WHAT NEEDS TO BE DONE: Where the word "down" occurs in a line of the listing below, copy that line.

MATERIAL PROVIDED:
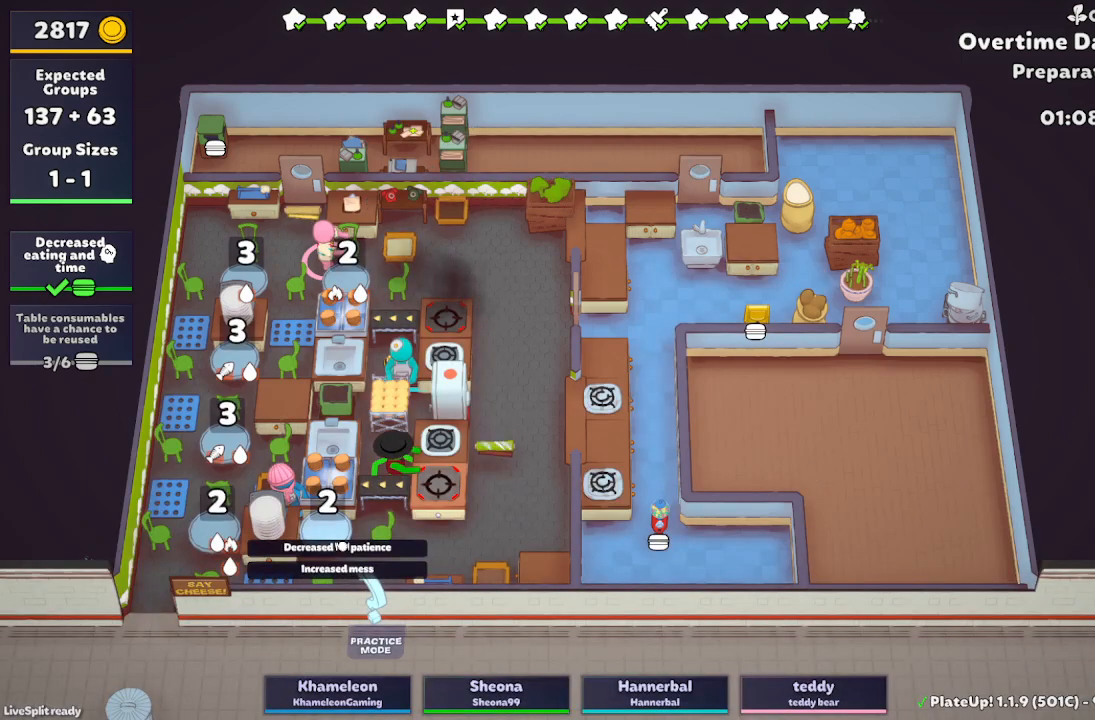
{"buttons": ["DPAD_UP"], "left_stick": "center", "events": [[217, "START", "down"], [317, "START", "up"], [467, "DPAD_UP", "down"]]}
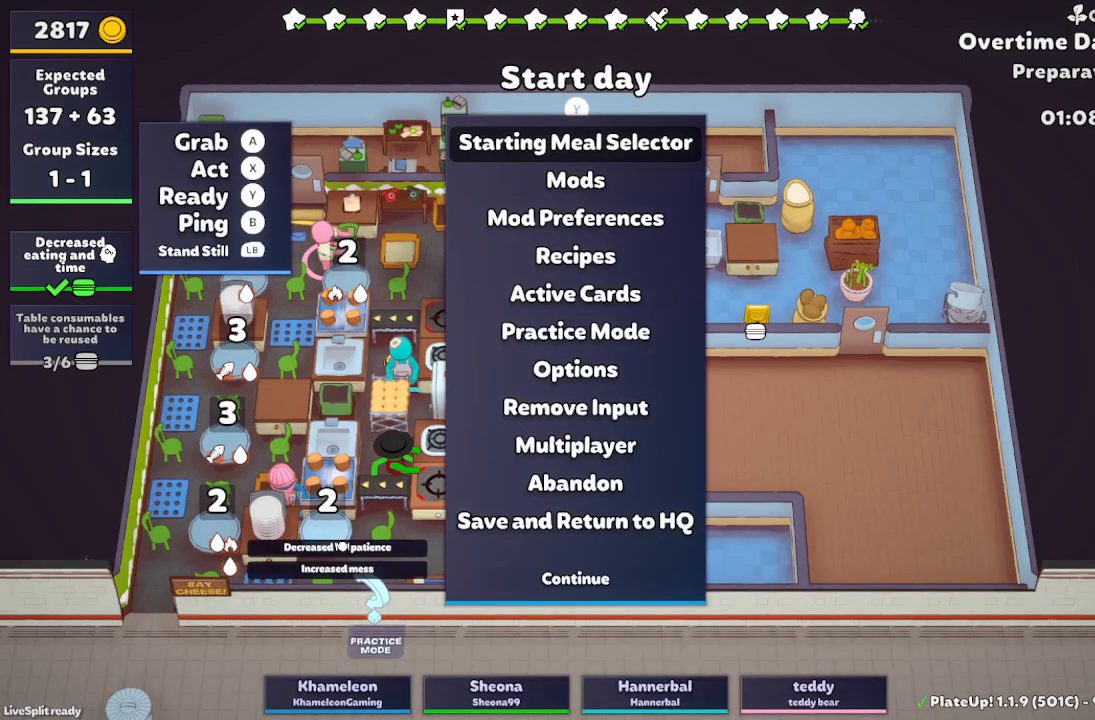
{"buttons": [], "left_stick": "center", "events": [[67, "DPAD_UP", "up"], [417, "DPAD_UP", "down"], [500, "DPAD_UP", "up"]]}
--
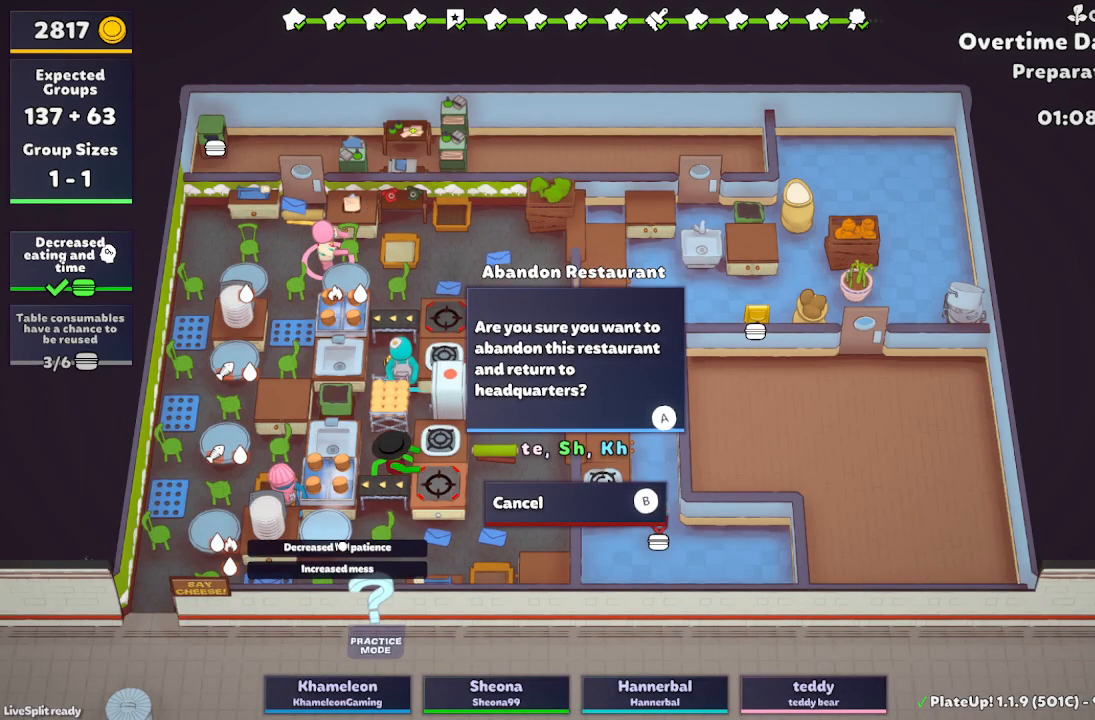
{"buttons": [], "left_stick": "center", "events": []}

ANSWER TO THE PROBLEM:
{"buttons": ["DPAD_UP"], "left_stick": "center", "events": [[217, "START", "down"], [317, "START", "up"], [467, "DPAD_UP", "down"]]}
{"buttons": [], "left_stick": "center", "events": [[67, "DPAD_UP", "up"], [417, "DPAD_UP", "down"], [500, "DPAD_UP", "up"]]}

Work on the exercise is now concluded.